(Extracted records)

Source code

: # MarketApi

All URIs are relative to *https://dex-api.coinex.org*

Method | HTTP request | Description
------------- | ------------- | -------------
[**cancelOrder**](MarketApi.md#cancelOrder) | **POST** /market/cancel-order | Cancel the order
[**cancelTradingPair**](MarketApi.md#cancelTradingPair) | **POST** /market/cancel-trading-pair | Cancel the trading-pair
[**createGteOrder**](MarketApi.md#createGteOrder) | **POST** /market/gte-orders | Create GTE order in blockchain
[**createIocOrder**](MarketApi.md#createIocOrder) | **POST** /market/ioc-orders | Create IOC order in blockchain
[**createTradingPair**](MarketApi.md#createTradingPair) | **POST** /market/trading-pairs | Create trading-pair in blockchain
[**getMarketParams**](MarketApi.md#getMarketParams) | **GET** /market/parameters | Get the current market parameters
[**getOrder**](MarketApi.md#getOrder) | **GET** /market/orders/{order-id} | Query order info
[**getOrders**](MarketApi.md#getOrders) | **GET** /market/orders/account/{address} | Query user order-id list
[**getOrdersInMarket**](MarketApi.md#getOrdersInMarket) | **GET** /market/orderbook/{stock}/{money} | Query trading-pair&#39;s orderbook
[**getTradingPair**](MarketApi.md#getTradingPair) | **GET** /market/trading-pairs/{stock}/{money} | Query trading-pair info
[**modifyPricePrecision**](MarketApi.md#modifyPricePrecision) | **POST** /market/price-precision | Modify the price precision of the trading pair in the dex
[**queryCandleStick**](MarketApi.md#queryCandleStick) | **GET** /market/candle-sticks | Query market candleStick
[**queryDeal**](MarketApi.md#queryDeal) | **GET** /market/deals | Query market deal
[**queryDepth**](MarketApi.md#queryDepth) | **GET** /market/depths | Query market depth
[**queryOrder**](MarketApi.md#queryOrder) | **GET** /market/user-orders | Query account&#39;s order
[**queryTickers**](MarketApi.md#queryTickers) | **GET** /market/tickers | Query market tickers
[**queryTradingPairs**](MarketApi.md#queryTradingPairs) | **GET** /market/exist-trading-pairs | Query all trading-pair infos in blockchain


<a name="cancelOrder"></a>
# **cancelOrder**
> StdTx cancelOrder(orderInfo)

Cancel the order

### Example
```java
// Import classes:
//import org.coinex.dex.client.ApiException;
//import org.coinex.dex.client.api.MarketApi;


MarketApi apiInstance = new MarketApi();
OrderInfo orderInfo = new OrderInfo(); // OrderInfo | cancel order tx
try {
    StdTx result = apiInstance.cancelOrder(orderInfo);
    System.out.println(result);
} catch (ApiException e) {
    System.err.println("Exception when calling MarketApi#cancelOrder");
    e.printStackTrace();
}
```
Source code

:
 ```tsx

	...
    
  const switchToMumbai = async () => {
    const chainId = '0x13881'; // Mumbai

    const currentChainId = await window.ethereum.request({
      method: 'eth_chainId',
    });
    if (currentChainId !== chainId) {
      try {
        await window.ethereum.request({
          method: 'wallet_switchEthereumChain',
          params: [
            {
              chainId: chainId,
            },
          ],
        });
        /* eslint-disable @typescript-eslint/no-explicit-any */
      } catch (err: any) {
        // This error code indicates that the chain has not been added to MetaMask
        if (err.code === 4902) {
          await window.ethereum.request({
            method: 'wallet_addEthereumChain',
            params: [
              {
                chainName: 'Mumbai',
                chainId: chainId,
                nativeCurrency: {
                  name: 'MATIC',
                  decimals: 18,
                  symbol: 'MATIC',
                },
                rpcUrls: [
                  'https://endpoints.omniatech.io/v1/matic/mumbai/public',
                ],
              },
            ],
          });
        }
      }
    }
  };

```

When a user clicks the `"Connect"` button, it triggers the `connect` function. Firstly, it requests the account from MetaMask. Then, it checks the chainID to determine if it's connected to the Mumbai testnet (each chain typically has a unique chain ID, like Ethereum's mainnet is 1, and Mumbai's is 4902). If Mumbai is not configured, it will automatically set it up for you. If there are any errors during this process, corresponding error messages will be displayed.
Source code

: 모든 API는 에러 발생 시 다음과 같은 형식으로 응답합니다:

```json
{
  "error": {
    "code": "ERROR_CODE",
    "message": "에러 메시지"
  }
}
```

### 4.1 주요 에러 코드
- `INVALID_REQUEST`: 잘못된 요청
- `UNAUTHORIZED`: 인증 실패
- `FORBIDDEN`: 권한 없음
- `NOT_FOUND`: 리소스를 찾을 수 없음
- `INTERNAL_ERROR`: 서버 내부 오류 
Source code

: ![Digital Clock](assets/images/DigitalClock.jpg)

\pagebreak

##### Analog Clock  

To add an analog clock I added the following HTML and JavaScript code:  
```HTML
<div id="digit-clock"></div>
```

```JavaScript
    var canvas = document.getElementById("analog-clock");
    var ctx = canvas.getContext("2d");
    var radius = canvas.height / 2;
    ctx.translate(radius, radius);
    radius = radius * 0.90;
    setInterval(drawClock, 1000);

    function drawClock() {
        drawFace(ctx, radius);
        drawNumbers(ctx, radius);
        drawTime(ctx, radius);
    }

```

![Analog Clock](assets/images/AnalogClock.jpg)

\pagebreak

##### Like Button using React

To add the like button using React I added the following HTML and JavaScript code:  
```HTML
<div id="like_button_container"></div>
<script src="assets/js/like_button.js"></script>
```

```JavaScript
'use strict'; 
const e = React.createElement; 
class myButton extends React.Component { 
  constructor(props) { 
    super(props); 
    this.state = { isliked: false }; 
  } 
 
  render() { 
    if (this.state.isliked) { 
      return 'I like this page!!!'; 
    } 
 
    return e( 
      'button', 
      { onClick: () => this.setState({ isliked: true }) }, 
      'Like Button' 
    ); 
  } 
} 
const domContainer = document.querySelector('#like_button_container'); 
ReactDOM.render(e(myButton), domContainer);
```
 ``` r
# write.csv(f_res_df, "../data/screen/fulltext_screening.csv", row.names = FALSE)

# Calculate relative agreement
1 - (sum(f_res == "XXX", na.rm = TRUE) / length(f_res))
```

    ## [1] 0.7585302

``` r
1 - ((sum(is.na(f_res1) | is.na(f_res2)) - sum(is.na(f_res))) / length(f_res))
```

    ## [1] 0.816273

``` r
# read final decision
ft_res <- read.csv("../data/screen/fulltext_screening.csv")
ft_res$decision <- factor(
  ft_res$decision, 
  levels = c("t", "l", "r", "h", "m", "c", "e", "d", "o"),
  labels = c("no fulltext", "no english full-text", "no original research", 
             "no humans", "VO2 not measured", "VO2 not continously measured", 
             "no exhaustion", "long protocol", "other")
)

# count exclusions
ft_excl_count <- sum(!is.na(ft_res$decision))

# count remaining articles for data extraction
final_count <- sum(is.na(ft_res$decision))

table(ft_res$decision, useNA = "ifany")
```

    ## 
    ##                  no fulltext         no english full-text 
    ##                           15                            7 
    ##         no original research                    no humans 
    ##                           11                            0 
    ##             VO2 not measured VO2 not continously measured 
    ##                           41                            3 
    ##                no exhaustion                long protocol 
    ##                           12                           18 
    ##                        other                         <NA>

(WORK ORDER)
Your answer should be the number of lines in the records that contain the word "MetaMask", with nothing added.

(SOLUTION)
2